Problem statement :: Please count the lines in the entries below that contain the string "закуска", and reply with only that number.

[Stored data]
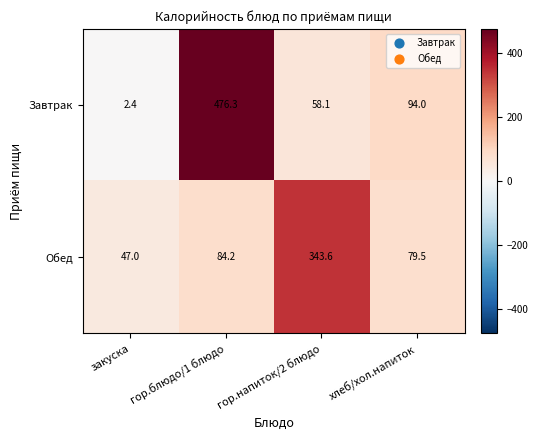

Reading left to right, what are all the values shown in this chart?

Завтрак: закуска=2.4	гор.блюдо/1 блюдо=476.3	гор.напиток/2 блюдо=58.1	хлеб/хол.напиток=94.0
Обед: закуска=47.0	гор.блюдо/1 блюдо=84.2	гор.напиток/2 блюдо=343.6	хлеб/хол.напиток=79.5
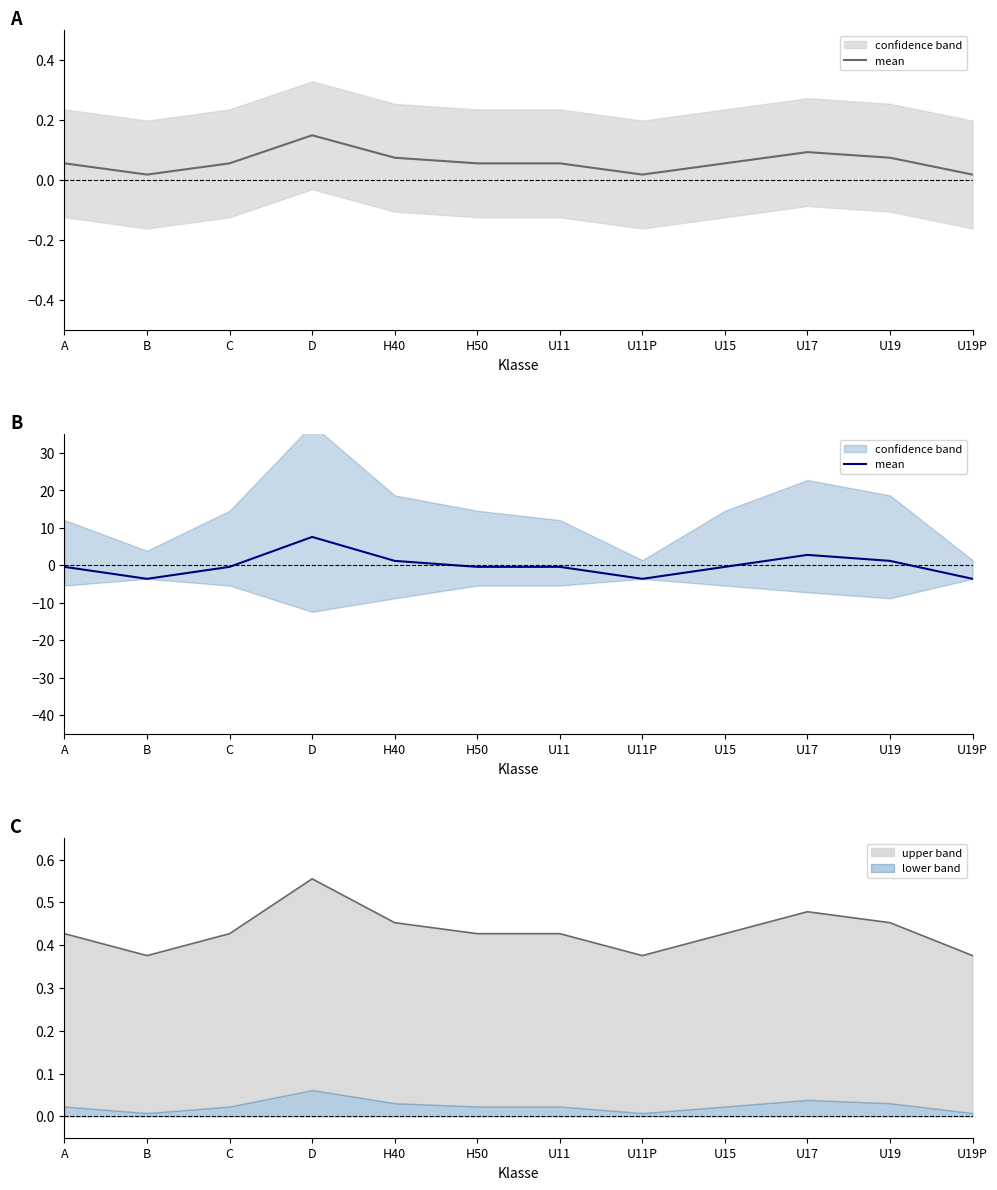

How many values exceed 0?

4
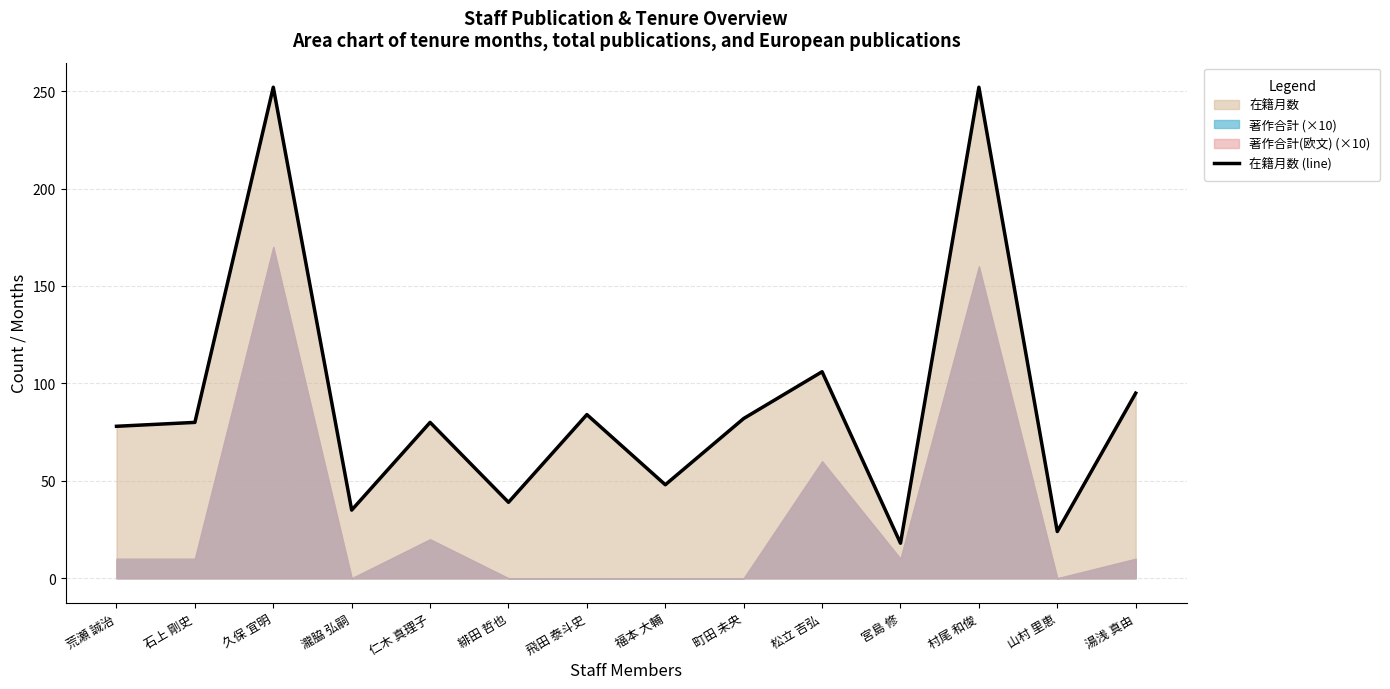

List the labels in order of value, largest first.

久保 宜明, 村尾 和俊, 松立 吉弘, 湯浅 真由, 飛田 泰斗史, 町田 未央, 石上 剛史, 仁木 真理子, 荒瀬 誠治, 福本 大輔, 緋田 哲也, 瀧脇 弘嗣, 山村 里恵, 宮島 修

Output of the task :: 2